What do you do when someone tells you they develop on Windows? I'm imagining a groin pull, or something of that magnitude.
I met someone who said he works as admin and complained he can't find a job in the town he lives (he commutes more than 4 hours a day). I couldn't understand that, but later in conversation I learned that he's a windows admin. Then I had the eyebrow rising involuntary reflex and everything became clear to me. Windows admin skills are kinda useless in town where most companies can't afford to use MS solutions where good open source alternatives exists, let alone employ many windows admins.
I am just surprised. I remember how much stress I went through to get basic things working, and I am surprised that other people were willing to waste so much time. (Example: installing libxml2 for XML::LibXML and the system perl.)

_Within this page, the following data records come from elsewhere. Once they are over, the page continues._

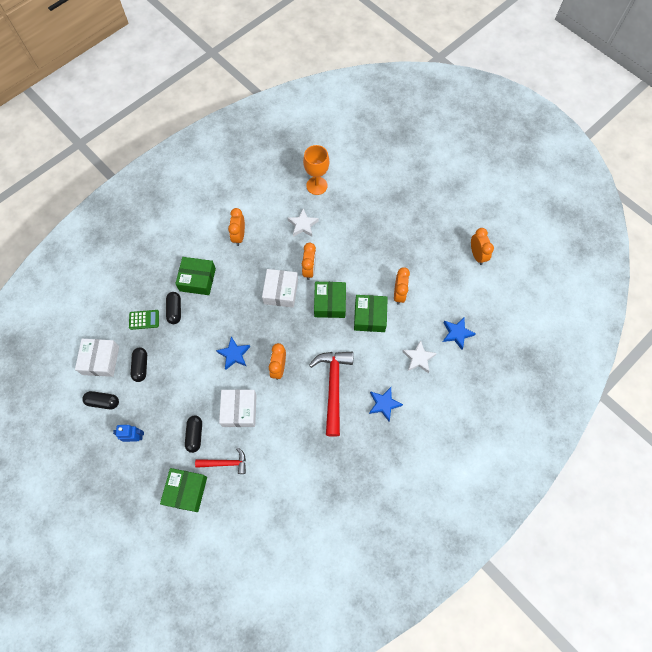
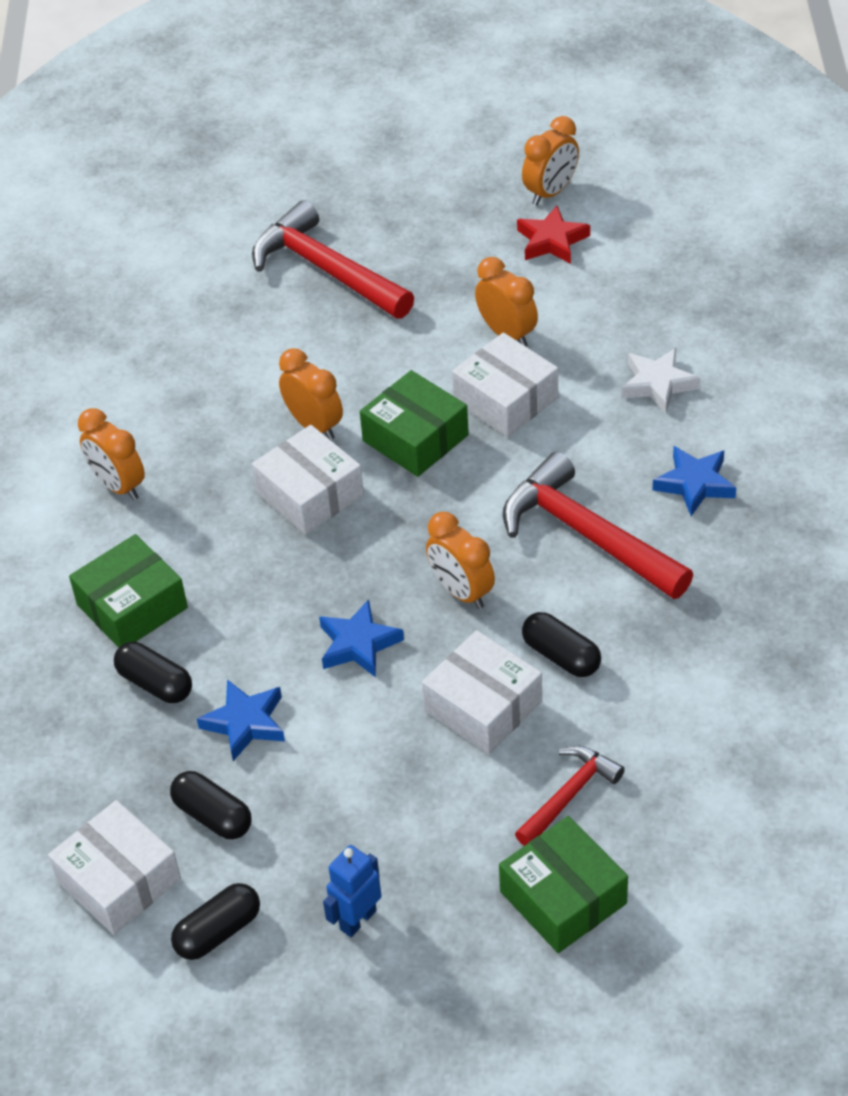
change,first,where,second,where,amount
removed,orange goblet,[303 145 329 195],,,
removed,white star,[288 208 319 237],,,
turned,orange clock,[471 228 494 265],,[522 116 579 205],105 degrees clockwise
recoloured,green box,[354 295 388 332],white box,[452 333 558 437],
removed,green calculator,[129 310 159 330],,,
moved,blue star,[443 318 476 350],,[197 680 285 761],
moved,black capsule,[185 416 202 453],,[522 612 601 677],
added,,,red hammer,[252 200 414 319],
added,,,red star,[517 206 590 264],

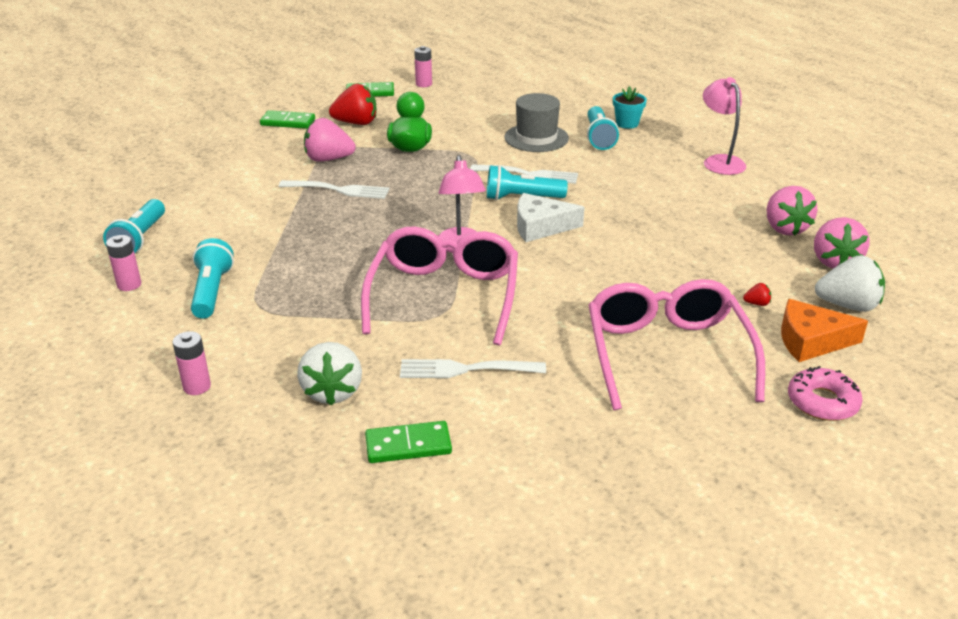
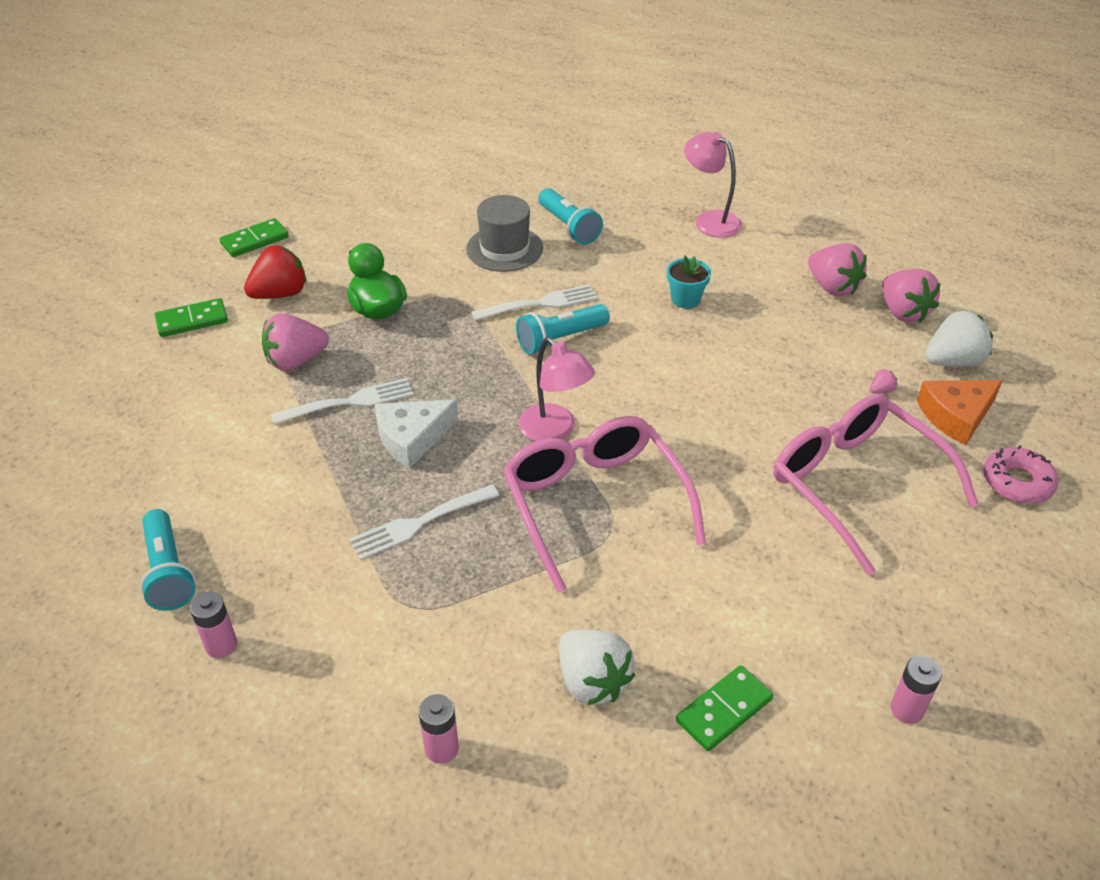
change,first,where,second,where,amount
moved,pink battery,[414 46 432 87],,[890 656 942 724],
moved,turquoise flower pot,[613 86 647 129],,[667 256 711 308],
moved,white cheese,[517 193 584 242],,[375 399 458 468],
removed,turquoise flashlight,[191 238 234 319],,,
recoloured,red strawberry,[743 283 771 306],pink strawberry,[870 369 897 393],
moved,white fork,[400 359 546 378],,[349 485 499 560],

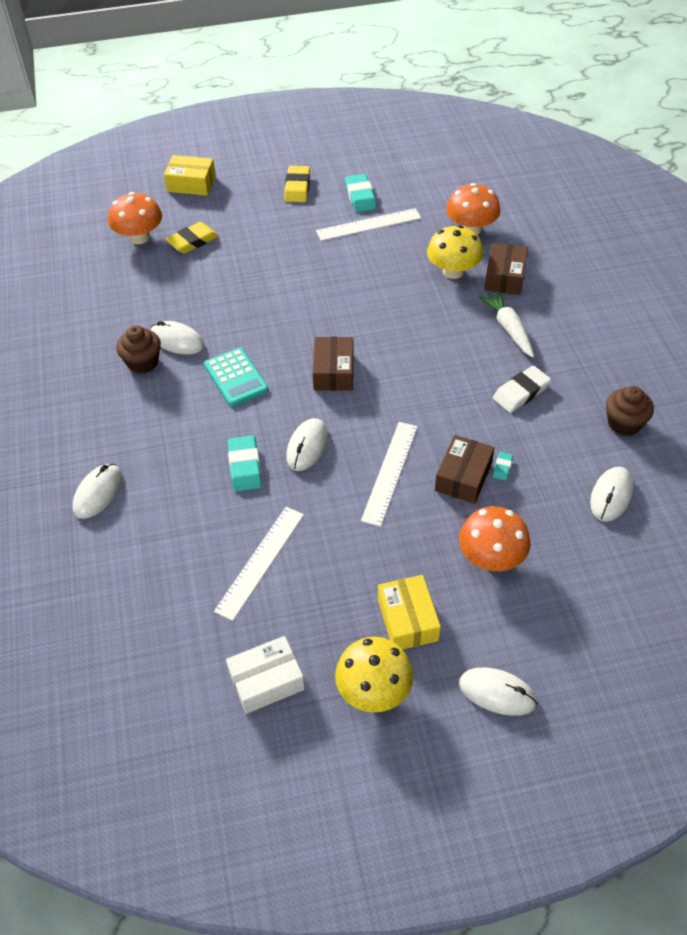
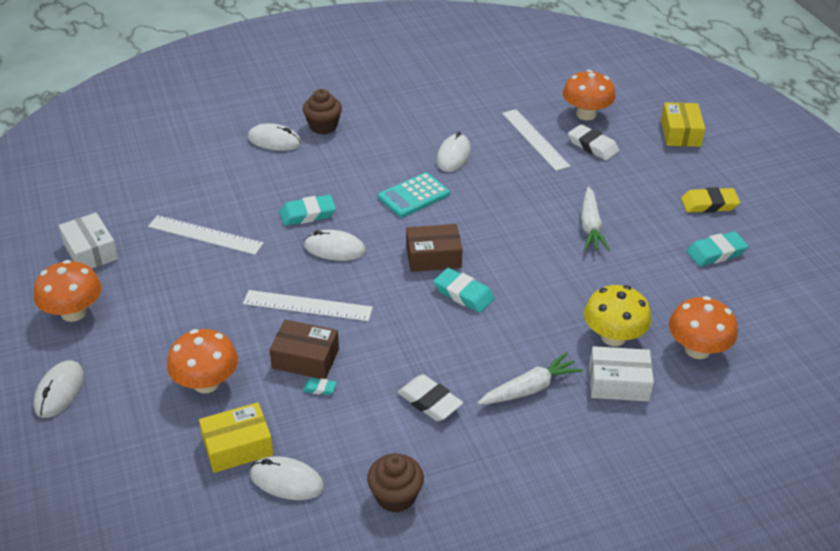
change,first,where,second,where,amount
moved,white ruler,[316 208 421 241],,[502 109 571 171],
recoloured,yellow eraser,[166 222 219 254],white eraser,[568 124 619 161],
recoloured,brown box,[484 243 528 295],white box,[589 346 654 402],
moved,brown cupcake,[116 325 161 374],,[303 89 342 134],
moved,yellow box,[378 575 441 649],,[199 402 274 473],
recoloured,yellow mushroom,[335 637 413 712],orange mushroom,[34 260 102 322],
added,,,white carrot,[581 187 610 251],
added,,,turquoise eraser,[433 268 495 313],

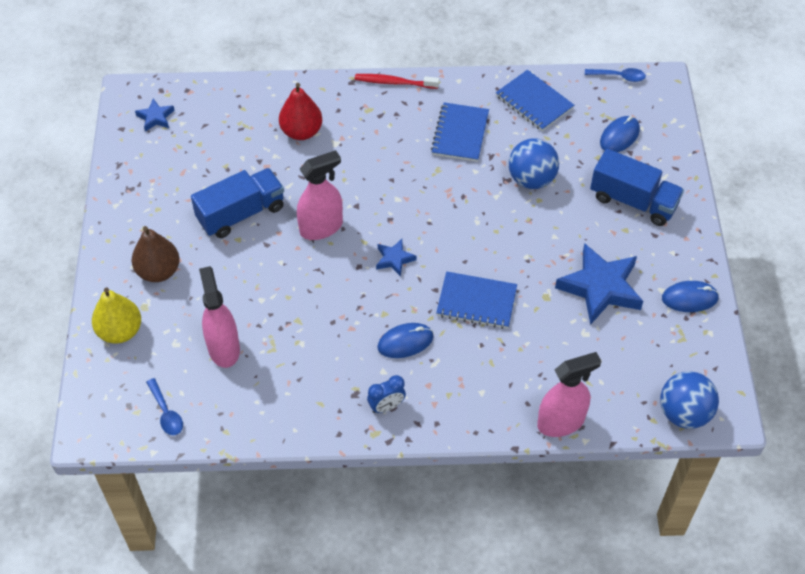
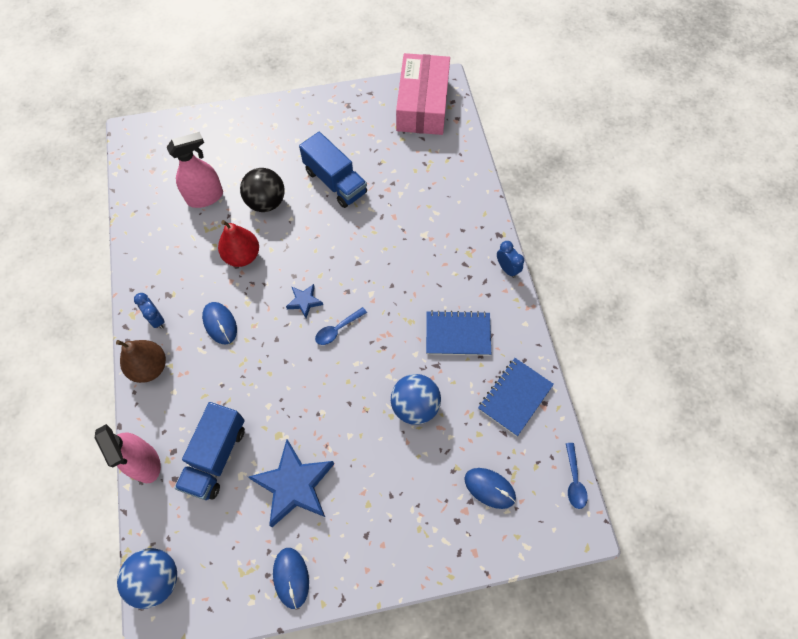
change,first,where,second,where,amount
replaced,red toothbrush,[355 74 439 89],blue clock,[497 241 524 278],
moved,red pear,[279 83 322 140],,[218 220 259 267],
replaced,blue star,[135 99 175 132],pink box,[396 53 450 135],
moved,blue truck,[590 149 684 226],,[175 402 245 500],
removed,pink spray bottle,[297 150 343 240],,,
moved,brown pear,[132 226 180 282],,[116 340 166 383],
removed,blue notebook,[436 271 517 329],,,
removed,yellow pear,[92 287 141 343],,,
moved,blue spoon,[146 378 183 435],,[315 307 367 345],
added,,,black ball,[240 168 285 212],

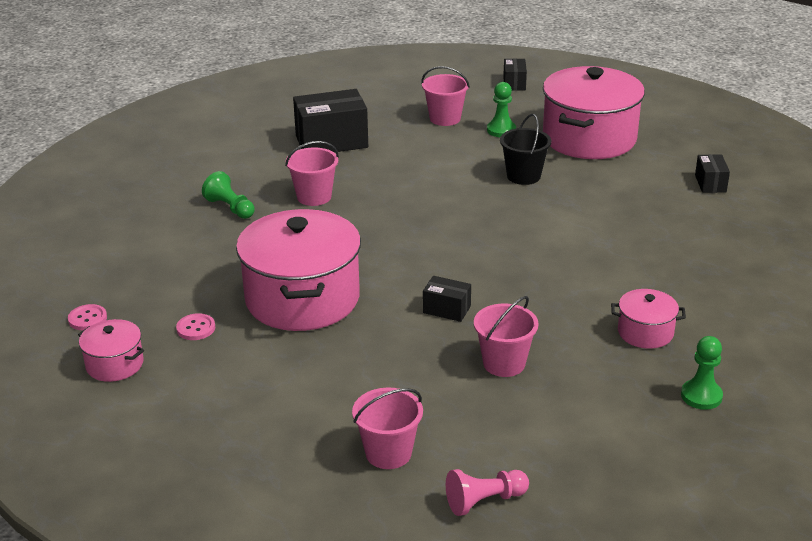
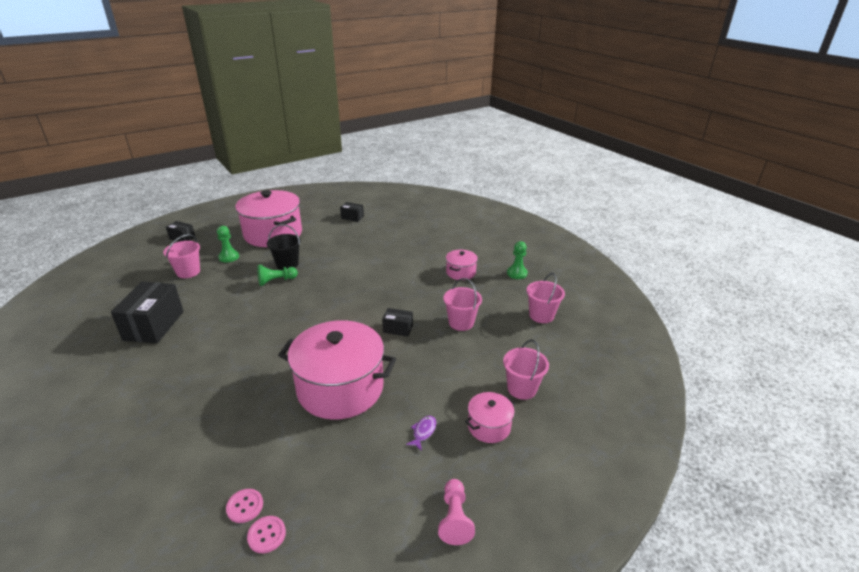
change,first,where,second,where,amount
moved,pink bucket,[285 141 339 206],,[527 273 565 323],
moved,green pawn,[202 171 255 219],,[257 265 298 286],
turned,black box,[423 276 471 322],,[382 308 413 337],60 degrees clockwise
moved,pink button,[176 313 215 340],,[226 489 263 523],
moved,pink pot,[78 319 144 382],,[465 392 516 443],
moved,pink pawn,[446 469 529 516],,[438 479 475 545],
added,,,purple fish,[406 416 436 451],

So it's not disgust at all, it's just shock. I keep hearing how nice of a development platform it is, but I couldn't get even the simplest things to work. (I used OS X for 2 or 3 years about 4 years ago. I still use it for my under-TV computer, as I am too lazy to configure Ubuntu there. But I am close to not being too lazy...)
Anyway, Linux is broken for many users, but not those that use conkeror, emacs, urxvt, xmonad and has Intel wireless and video. I am the user that Linux is best for.
Why raise an eyebrow? Developers use whatever gets the job done. This goes for Linux, Windows or OSX. I write Windows software on a Mac. I also use the same Mac for deployment on Linux and Windows servers.
I sympathize with your point even though everyone wants you to switch to OSX for some reason. I run Linux in a VM -- rarely touch MacPorts or DarwinPorts or whatever is popular these days. They've never met my expectations. Packages out of date or simply don't build correctly. Just seems easier to me to go the VM route or run Linux natively if that's your thing. One big advantage for VMs to me is being able to snapshot the system before library upgrades or dist-upgrades. Very easy to revert back if you encounter problems. (which in my experience is far too common in the Linux world even though it's the year 2009 and Linux is fairly mainstream)
One good reason to run OS X is that there are several decent outliners (OmniOutliner, etc.). There are no good outliners for Windows, and I know of none for Linux either. There's the cross-platform JOE (Java Outline Editor), but it's not as good as OmniOutliner or the old Mac OS outliners (MORE, ThinkTank, Acta, INControl, etc.).